Berhias seperti debu. Bagai api yang mejalar pada minyak dan kain digunakan untuk pawai obor malam takbiran kemarin. Ramadhan memang telah usai, ia akan kembali lagi tahun depan, tahun dimana banyak sekali pertanyaan untuk diriku sendiri.
Bagimanakah lagi aku akan membawa hidup ini? Seperti berlarian pada jalan yang gelap. Aku seperti sebuah patung yang di pahat seniman dari Ubud, Bali sana. Yang mengukir bagaimana rumitnya jalur pahatan-pahatan itu, tentu membekas pertanyaan bagaimana ada seorang yang tekun seperti para seniman di pulau bali sana.
Tetapi ada kalanya hidup. Kita dapat tertawa sepuasnya. Merasakan hasil dari kerja keras kita terpenuhi. Lantas, kecewa lantaran di hari yang diinginkan untuk terbebas dari belenggu pekerjaan seperti lebaran kali ini yang berkumpul sanak saudara.
Masih saja harus memikirkan bagaimana pekerjaan tersebut dapat optimal untuk dapat menopang hidup mengisi pundi-pundi uang untuk akmodasi hidup itu sendiri yang masih akan terus memerlukan uang sebagai pemenuhan kehidupan.
Namun inilah hidup. Kegundahan seperti tak akan pernah ada episode akhir yang manis terkecuali kita sudah lepas dari dunia ini merasakan kecewa, kesedihan dan kepuasan itu.
Karena hidup selalu ada saja yang mengganjal menjadi pertanyaan. Yang paling berat sendiri adalah setelah pergi, dari masa ke suatu masa yang baru, membekas pertanyaan untuk diri. Bagaimanakah kita akan hidup di masa berikutnya?
Lalu, apakah aku akan benar-benar menjadi manusia yang baru? Manusia yang kembali suci setelah Idul fitri ini akan terlewati sebagiamana; suatu bangunan baru itu direnovasi lalu dibangun kembali setelah puing-puing itu terjatuh ke tanah?
Satu hal lagi dalam pikiran dan hati terdalam yang tidak pernah lepas dari hidup manusia adalah rasa gundah.

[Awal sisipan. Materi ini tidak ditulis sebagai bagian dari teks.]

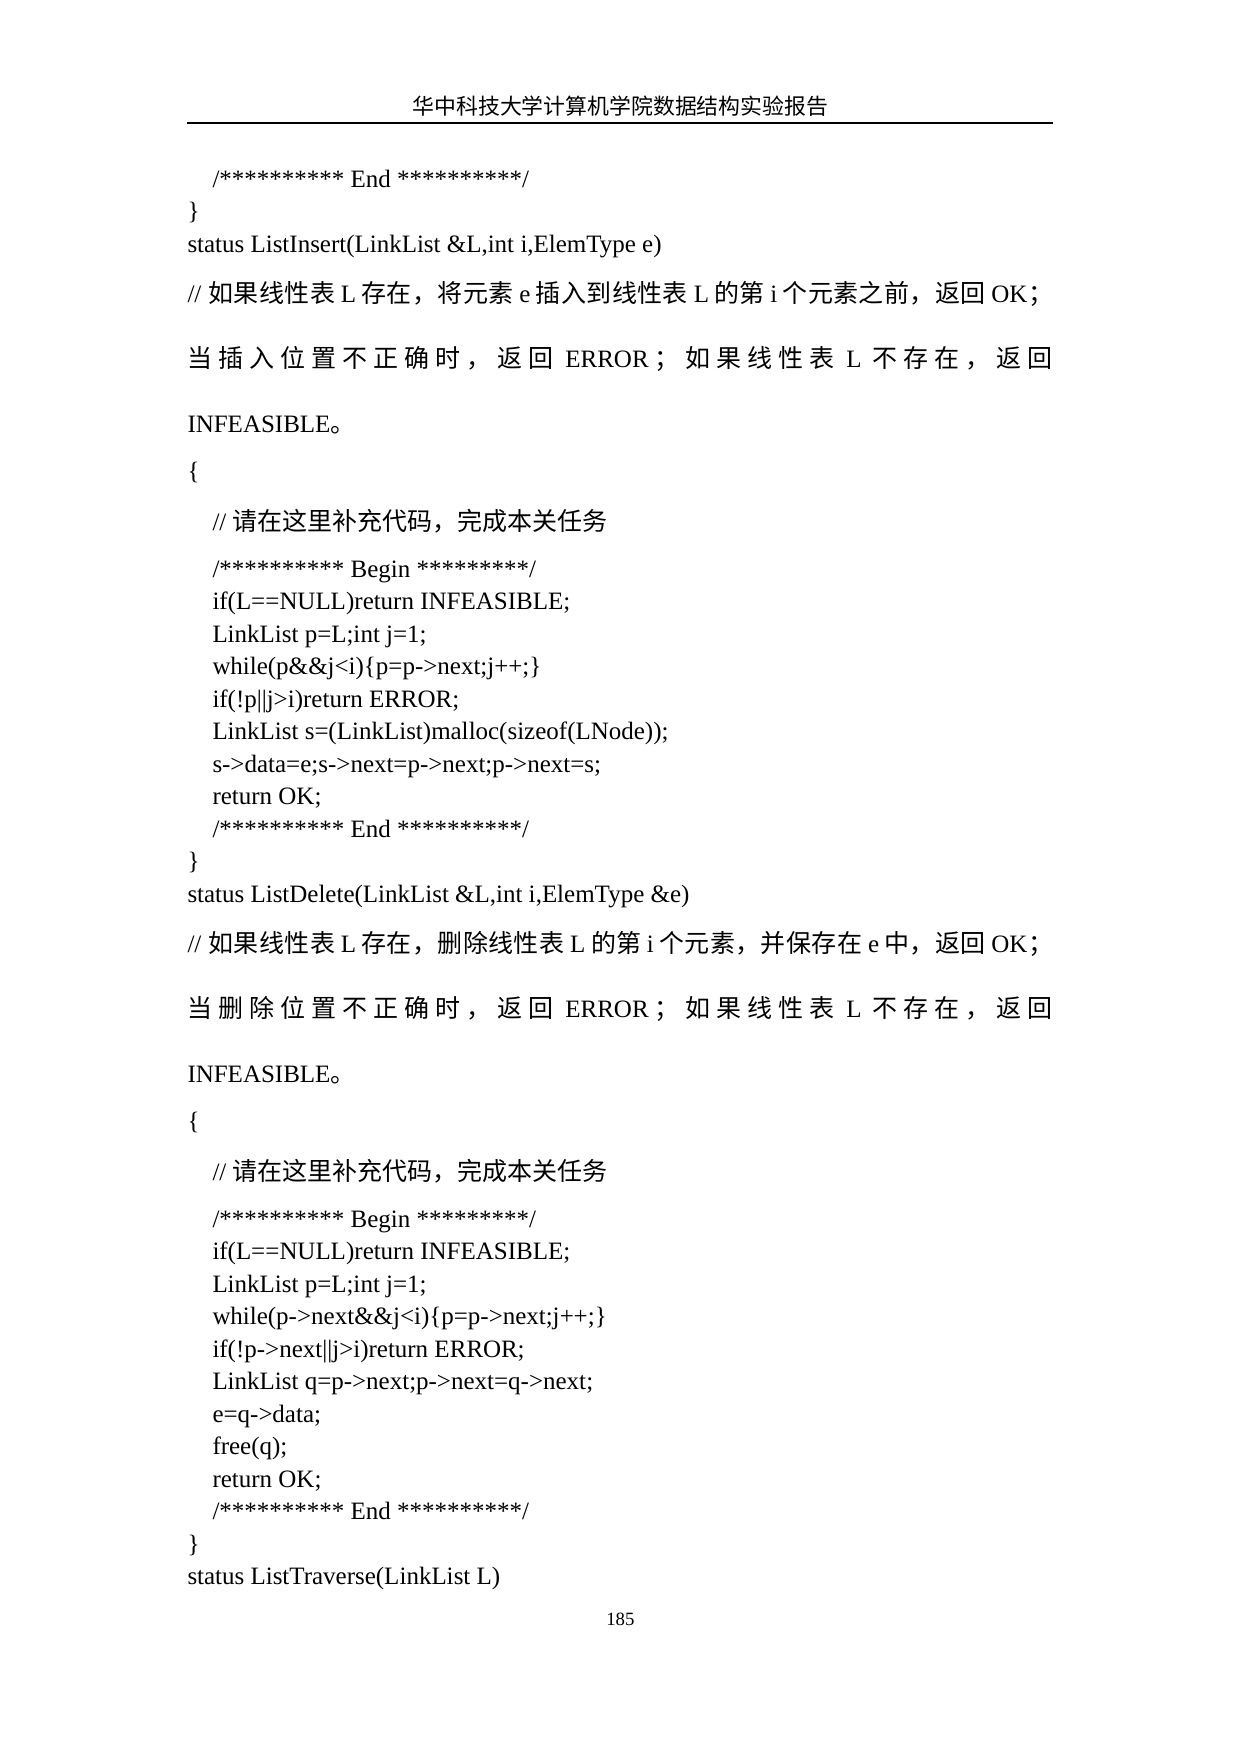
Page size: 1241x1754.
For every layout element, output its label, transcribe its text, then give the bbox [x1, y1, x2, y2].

text status ListTraverse(LinkList L) [187, 1559, 1053, 1592]
text /********** End **********/ [187, 1494, 1053, 1527]
text /********** Begin *********/ [187, 552, 1053, 584]
text return OK; [187, 1462, 1053, 1494]
text { [187, 454, 1053, 487]
text /********** End **********/ [187, 162, 1053, 194]
text /********** Begin *********/ [187, 1202, 1053, 1234]
text if(!p||j>i)return ERROR; [187, 682, 1053, 714]
text LinkList p=L;int j=1; [187, 617, 1053, 649]
text if(L==NULL)return INFEASIBLE; [187, 1234, 1053, 1267]
text /********** End **********/ [187, 812, 1053, 844]
text LinkList s=(LinkList)malloc(sizeof(LNode)); [187, 714, 1053, 747]
text while(p&&j<i){p=p->next;j++;} [187, 649, 1053, 682]
text if(!p->next||j>i)return ERROR; [187, 1332, 1053, 1364]
text // 如果线性表L存在，将元素e插入到线性表L的第i个元素之前，返回OK；当插入位置不正确时，返回ERROR；如果线性表L不存在，返回INFEASIBLE。 [187, 259, 1053, 454]
text // 请在这里补充代码，完成本关任务 [187, 487, 1053, 552]
text status ListInsert(LinkList &L,int i,ElemType e) [187, 227, 1053, 259]
text // 如果线性表L存在，删除线性表L的第i个元素，并保存在e中，返回OK；当删除位置不正确时，返回ERROR；如果线性表L不存在，返回INFEASIBLE。 [187, 909, 1053, 1104]
text { [187, 1104, 1053, 1137]
text e=q->data; [187, 1397, 1053, 1429]
text } [187, 844, 1053, 877]
text return OK; [187, 779, 1053, 812]
text while(p->next&&j<i){p=p->next;j++;} [187, 1299, 1053, 1332]
text // 请在这里补充代码，完成本关任务 [187, 1137, 1053, 1202]
text } [187, 194, 1053, 227]
text status ListDelete(LinkList &L,int i,ElemType &e) [187, 877, 1053, 909]
text s->data=e;s->next=p->next;p->next=s; [187, 747, 1053, 779]
text LinkList q=p->next;p->next=q->next; [187, 1364, 1053, 1397]
text if(L==NULL)return INFEASIBLE; [187, 584, 1053, 617]
text free(q); [187, 1429, 1053, 1462]
text LinkList p=L;int j=1; [187, 1267, 1053, 1299]
text } [187, 1527, 1053, 1559]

Kembalinya kepada yang fitri, juga tak lepas dari bayang-bayang kemana hidup ini akan berjalan kedepan mengarungi nasib demi nasib yang kita ciptakan sendiri dengan fakta dan ilusinya sendiri-sendiri.
Aku seperti dalam sebuah pertanyaan yang menjebak. Pertanyaan yang mungkin akan sulit sekali dijawab. Banyak pertimbangan. Artinya semua serba paradoks. Sesuatu yang benar di ingini tetapi ada saja alasan untuk menolak semua keinginan itu. Bermula dari asumi atau fakta sebuah pandangan hidup.